Marion Carl (who knew a thing or two about air-to-air combat and aeroplanes) is on record somewhere as having said that given an Fury with an afterburning engine, he'd have happily have taken on any aircraft anyone chose to point in his direction, and would have been willing to have a crack without the burner...; he still thought the FJ-3/4 perhaps the finest naval aircraft he ever flew.
The point JN challenged was:
"No non-STOVL land-based design has EVER been developed into a successful carrier-based variant."
It doesn't matter about massive redesign for carrier use (which is a form of 'development', even if pushing the word to its very extreme); landing speeds; over-engineering, or anything else raised to attack JN. Also, note the assertion's use of the emphasised 'ever'. JN's rebuttal of that absolute was not imprecise. A post-facto application of historical conditions to undermine JN's point is rather unfair.
Had JN attacked a point phrased - 'only with rare exceptions has a land-based design been developed into a successful carrier-based variant and the chances of this being done today given the cost, increased structural stresses of carrier operations and current approaches to aircraft design where the over-engineering of the past doesn't take place', then 'savaging' the post would be reasonable.
He didn't. The generalised charge made about turning a land-based design into a successful carrier-based variant is inaccurate, whether or not one thinks JN is using the point to push the case for a navalised Typhoon. Trying to savage him for attacking an inaccurate generalisation is, if I may be so bold, unfair.

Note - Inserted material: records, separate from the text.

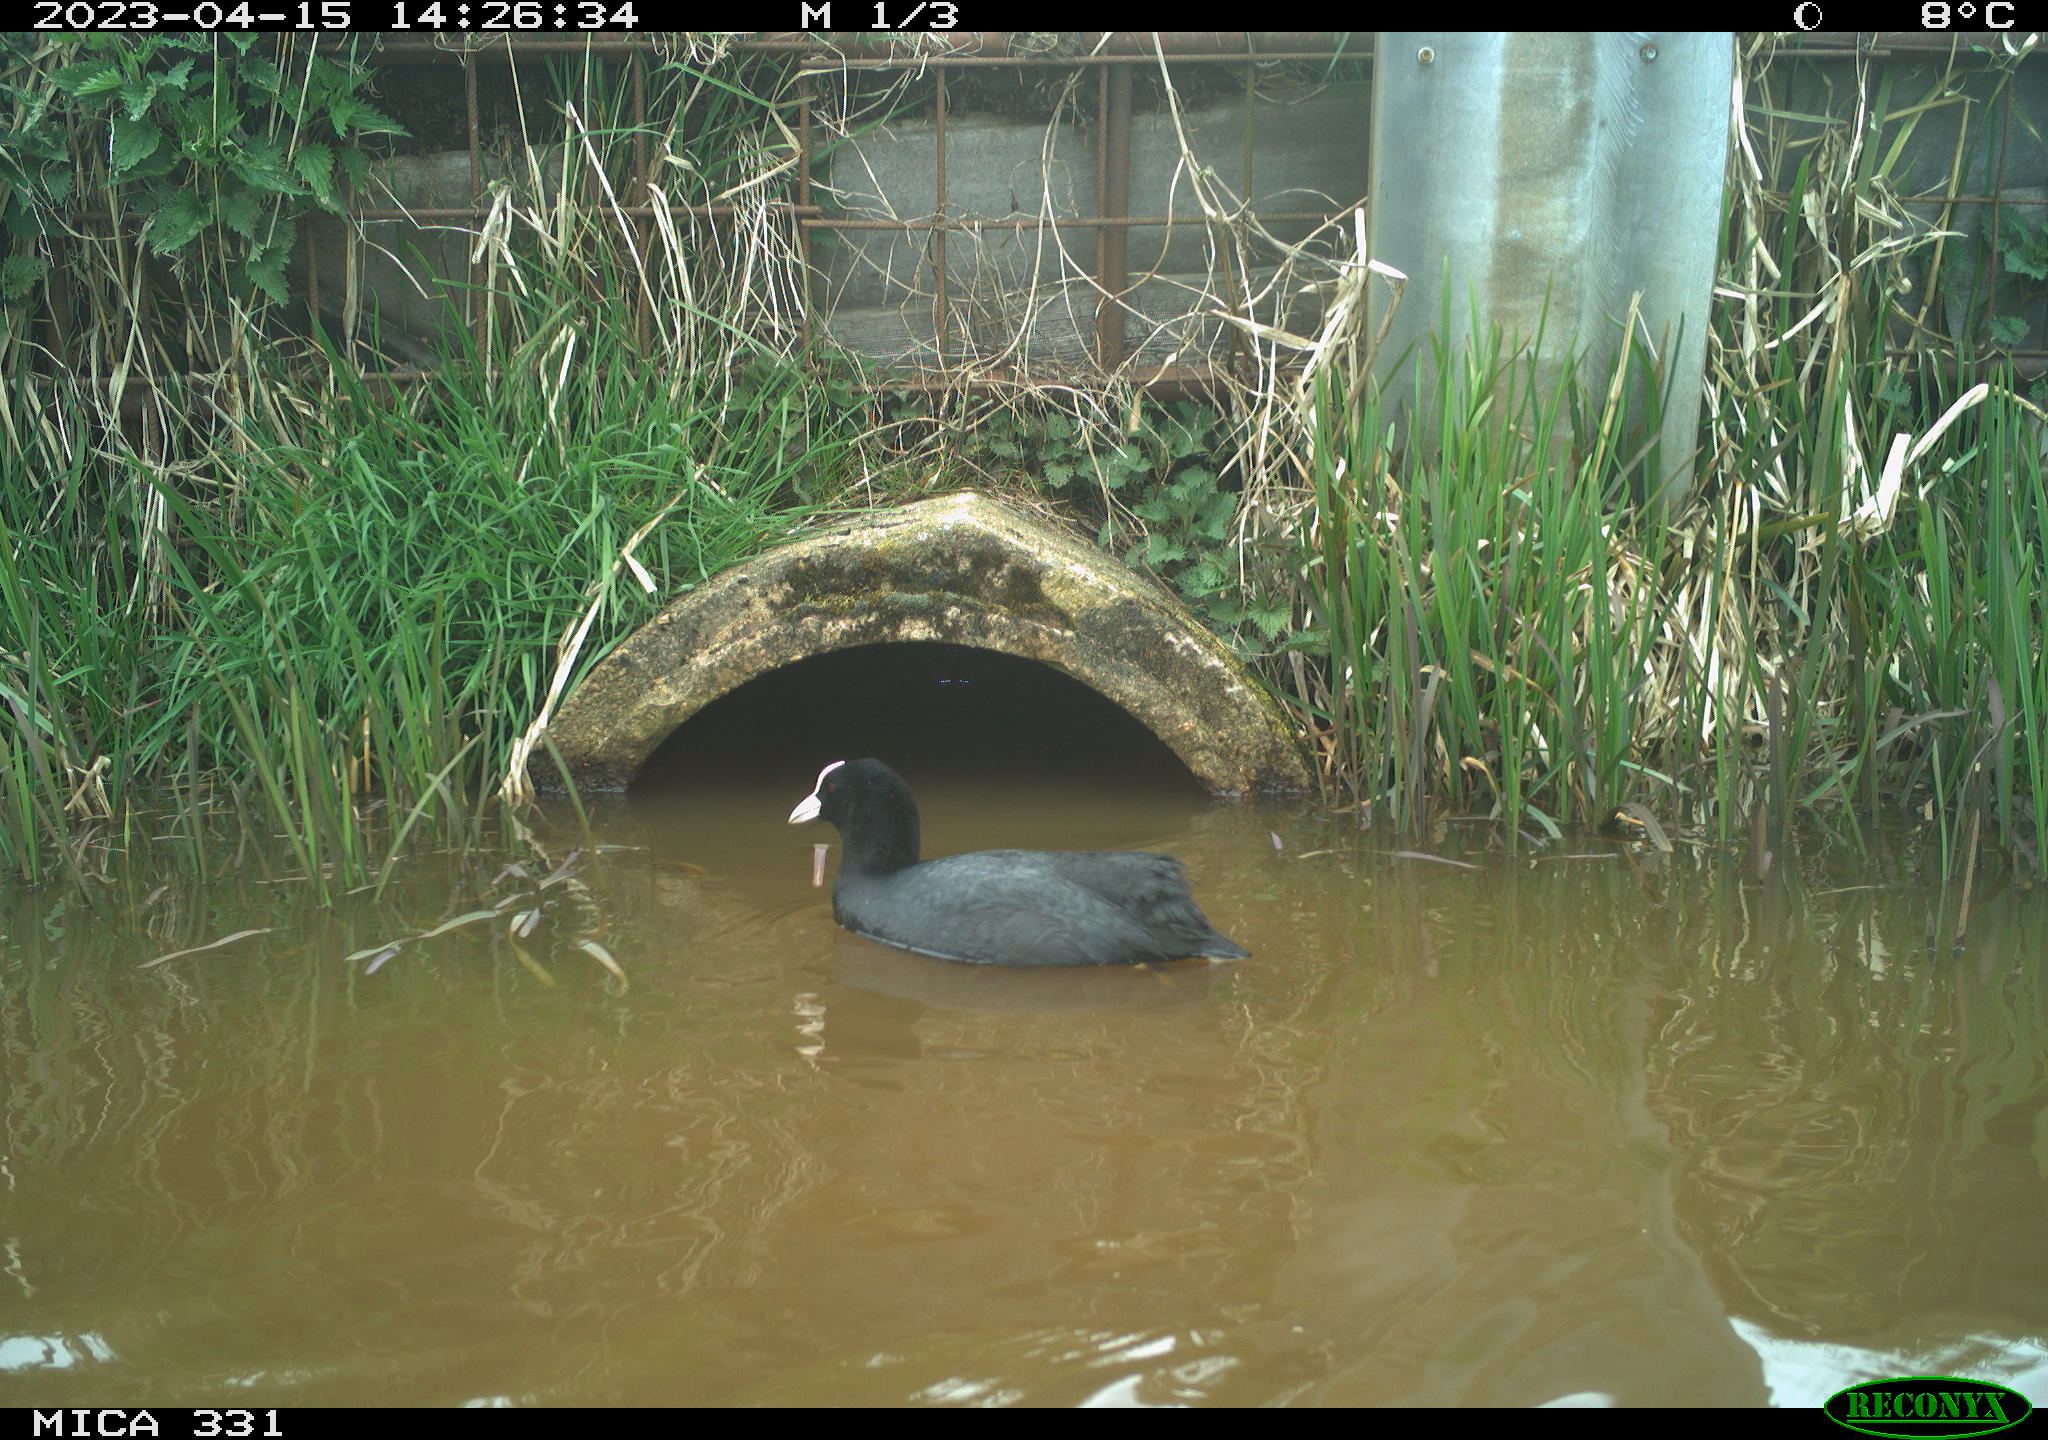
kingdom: Animalia
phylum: Chordata
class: Aves
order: Gruiformes
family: Rallidae
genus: Fulica
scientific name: Fulica atra
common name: Eurasian coot
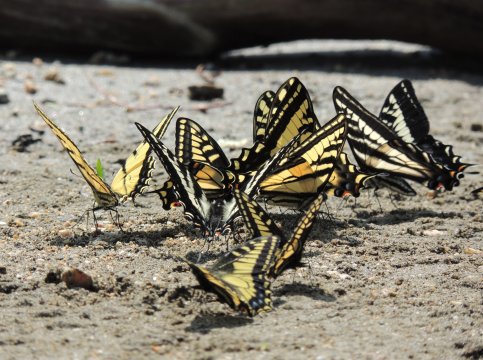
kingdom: Animalia
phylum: Arthropoda
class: Insecta
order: Lepidoptera
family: Papilionidae
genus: Pterourus
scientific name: Pterourus rutulus
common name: Western Tiger Swallowtail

There is a useful and valid debate to be had about whether a Seaphoon could ever provide the sort of capability the RN requires at a reasonable cost and without serious redesign. I'm in the same camp as N_a_b and GK, i.e. unconvinced: but I don't think it's valid to imply that JN's rejoinder is little more than pro-Typhoon propaganda, since he actually has a point regarding the intial observation.